74 précisément une augmentation du nombre et de la taille des tumeurs a été observée (Couturier-Maillard et al., 2013; Uronis et al., 2009). Ces résultats suggèrent donc que le microbiote peut induire le développement d’un CCR via l’augmentation de l’inflammation colique.
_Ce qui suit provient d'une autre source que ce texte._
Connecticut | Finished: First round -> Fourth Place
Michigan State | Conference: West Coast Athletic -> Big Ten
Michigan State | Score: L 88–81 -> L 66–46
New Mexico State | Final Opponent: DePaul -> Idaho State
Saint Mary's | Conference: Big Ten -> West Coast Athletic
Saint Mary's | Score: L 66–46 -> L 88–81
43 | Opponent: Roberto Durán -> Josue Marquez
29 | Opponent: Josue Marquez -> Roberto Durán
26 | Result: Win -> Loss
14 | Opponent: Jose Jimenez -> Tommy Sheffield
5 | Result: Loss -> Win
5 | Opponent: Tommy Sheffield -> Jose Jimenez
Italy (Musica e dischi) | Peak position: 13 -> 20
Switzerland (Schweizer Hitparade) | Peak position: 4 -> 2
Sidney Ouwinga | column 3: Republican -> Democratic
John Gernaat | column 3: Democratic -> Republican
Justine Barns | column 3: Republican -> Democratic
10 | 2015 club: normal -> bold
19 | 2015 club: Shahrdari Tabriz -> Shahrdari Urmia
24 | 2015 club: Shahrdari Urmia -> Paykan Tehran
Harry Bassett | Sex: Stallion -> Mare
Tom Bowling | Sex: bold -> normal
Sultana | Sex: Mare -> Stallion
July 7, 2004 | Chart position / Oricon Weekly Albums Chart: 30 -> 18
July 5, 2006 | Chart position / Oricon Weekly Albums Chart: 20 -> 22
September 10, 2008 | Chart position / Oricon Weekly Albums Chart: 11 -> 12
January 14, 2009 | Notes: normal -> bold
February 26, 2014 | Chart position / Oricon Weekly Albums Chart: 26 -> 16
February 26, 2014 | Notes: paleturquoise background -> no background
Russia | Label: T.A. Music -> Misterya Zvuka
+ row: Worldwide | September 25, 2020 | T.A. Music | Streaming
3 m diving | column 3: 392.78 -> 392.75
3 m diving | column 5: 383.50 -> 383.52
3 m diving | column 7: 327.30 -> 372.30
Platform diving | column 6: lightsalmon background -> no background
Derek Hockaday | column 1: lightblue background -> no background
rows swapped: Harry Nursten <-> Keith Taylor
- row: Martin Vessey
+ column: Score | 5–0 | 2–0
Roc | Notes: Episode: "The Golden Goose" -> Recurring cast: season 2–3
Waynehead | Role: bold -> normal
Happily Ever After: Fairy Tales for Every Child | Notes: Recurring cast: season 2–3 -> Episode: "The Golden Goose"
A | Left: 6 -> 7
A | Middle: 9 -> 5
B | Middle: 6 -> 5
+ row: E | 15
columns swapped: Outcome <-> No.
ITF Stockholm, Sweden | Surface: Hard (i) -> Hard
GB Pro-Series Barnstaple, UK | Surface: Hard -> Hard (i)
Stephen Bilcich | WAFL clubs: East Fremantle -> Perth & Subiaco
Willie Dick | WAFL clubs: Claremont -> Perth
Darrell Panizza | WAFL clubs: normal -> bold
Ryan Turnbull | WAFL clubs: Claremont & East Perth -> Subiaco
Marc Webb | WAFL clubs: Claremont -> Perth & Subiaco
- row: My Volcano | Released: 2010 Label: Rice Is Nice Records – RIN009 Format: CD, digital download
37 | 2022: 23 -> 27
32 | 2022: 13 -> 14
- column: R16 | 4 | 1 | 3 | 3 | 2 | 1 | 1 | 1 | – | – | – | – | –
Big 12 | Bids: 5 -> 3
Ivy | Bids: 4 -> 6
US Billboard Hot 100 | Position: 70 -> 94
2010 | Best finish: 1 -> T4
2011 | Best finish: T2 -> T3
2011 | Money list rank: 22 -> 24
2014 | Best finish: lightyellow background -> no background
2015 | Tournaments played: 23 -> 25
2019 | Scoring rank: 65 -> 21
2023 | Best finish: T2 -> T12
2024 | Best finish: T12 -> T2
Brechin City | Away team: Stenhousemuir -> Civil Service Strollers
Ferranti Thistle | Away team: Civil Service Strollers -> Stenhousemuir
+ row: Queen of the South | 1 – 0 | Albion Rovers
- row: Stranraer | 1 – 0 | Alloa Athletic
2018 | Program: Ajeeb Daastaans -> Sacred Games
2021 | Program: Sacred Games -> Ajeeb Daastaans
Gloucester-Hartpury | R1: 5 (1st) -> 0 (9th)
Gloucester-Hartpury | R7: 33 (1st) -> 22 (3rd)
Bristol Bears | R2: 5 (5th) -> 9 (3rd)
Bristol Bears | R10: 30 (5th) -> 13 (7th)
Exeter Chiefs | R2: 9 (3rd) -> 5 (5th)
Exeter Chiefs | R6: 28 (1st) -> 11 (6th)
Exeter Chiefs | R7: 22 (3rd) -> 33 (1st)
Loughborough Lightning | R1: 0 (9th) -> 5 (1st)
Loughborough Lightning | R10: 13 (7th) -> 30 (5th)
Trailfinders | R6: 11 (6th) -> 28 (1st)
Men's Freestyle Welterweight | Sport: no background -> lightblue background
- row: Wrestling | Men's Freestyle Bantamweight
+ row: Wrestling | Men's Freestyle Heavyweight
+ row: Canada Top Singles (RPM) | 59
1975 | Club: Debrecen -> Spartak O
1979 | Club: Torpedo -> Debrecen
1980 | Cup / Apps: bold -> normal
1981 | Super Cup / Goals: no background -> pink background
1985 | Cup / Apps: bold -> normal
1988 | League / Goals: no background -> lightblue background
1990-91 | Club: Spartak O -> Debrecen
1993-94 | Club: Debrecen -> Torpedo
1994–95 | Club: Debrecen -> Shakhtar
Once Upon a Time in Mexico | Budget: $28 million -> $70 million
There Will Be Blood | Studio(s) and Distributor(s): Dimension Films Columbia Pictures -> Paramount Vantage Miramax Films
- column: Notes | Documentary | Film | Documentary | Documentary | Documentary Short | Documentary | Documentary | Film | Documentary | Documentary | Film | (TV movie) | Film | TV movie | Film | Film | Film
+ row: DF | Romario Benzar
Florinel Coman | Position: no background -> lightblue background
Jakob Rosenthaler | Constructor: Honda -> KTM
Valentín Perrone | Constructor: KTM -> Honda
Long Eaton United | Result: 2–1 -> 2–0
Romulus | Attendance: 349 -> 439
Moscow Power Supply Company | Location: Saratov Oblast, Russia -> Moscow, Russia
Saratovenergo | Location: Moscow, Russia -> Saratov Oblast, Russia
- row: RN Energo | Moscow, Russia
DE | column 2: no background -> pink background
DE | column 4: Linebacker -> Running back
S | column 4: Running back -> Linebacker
L’induction d’un micro-environnement inflammatoire par les bactéries associées au CCR a également été décrite dans des modèles murins et in vitro. Par exemple, B. fragilis induit la sécrétion de cytokines pro-inflammatoires IL-8, MIP-2, CCL2, MCP-1 et CXCL-1 par les cellules épithéliales par l’activation des voies NFкB, p38, COX-2 et β-caténine. Ces cytokines participent au recrutement des macrophages et des polynucléaires favorisant à leur tour l’inflammation au site d’infection (Kim et al., 2002, 2005a, 2008; Ko et al., 2016; Sears, 2009; Wu et al., 2003, 2004). Une augmentation de la réponse LT Th17 par ce pathogène, a également été mise en évidence par l’activation de la voie STAT3 (Wu et al., 2003). Il a été mis en évidence dans le modèle APCMin/+que cet effet était impliqué dans les processus de colites, d’hyperplasie intestinale et de tumorigenèse colique (Chung et al., 2018; Housseau and Sears, 2010; Wu et al., 2009). Ces mécanismes pro-inflammatoires induits par B. fragilis sont dépendants de la toxine BFT. Une augmentation des cytokines IL-1β, IL-8 accompagnée d’une activation des voies NFкB et COX-2 a été décrite dans des tissus de patient atteint de CCR séropositifs pour S. gallolyticus par rapport à des individus séronégatifs pour cette bactérie (Abdulamir et al., 2011). Ces effets ont également été observé et associé à la carcinogène colique dans des modèles animaux (traités à l’AOM) (Ellmerich et al., 2000; Kumar et al., 2018b). D’autres études montrent également le pouvoir pro-inflammatoire de F. nucleatum dont l’infection entraine une augmentation des cytokines IL-1β, IL-8, IL-6 et TNF-α dépendante là encore de l’activation de la voie COX-2 et liée aux recrutement de macrophages (Kostic et al., 2013). L’augmentation de l’IL-8 et de l’IL-6 semblent liée à l’activation de la voie Wnt/β-caténine (Rubinstein et al., 2013). Plus récemment, l’action de F. nucleatum sur la prolifération cellulaire a également été mis en évidence sur un même modèle de xénogreffe, où cette fois-ci les voies de signalisation impliquant NFкB et le TLR4 étaient activées, favorisant la prolifération et le potentiel invasif des cellules tumorales (Yang et al., 2017).

Un recrutement massif de macrophages dans la muqueuse colique est également observé après infection par E. faecalis (Balish and Warner, 2002; Wang et al., 2012b, 2013; Yang et al., 2012). Les macrophages infectés produisent des mutagènes tels que le 4-Hydroxy-2-Nonenal (4-HNE) favorisant la dysplasie et la carcinogenèse (Wang et al., 2008, 2015). Ils favorisent

75 aussi l’apparition de cellules souches cancéreuses par une sur-activation de la voie Wnt/β -caténine (Wang et al., 2017b).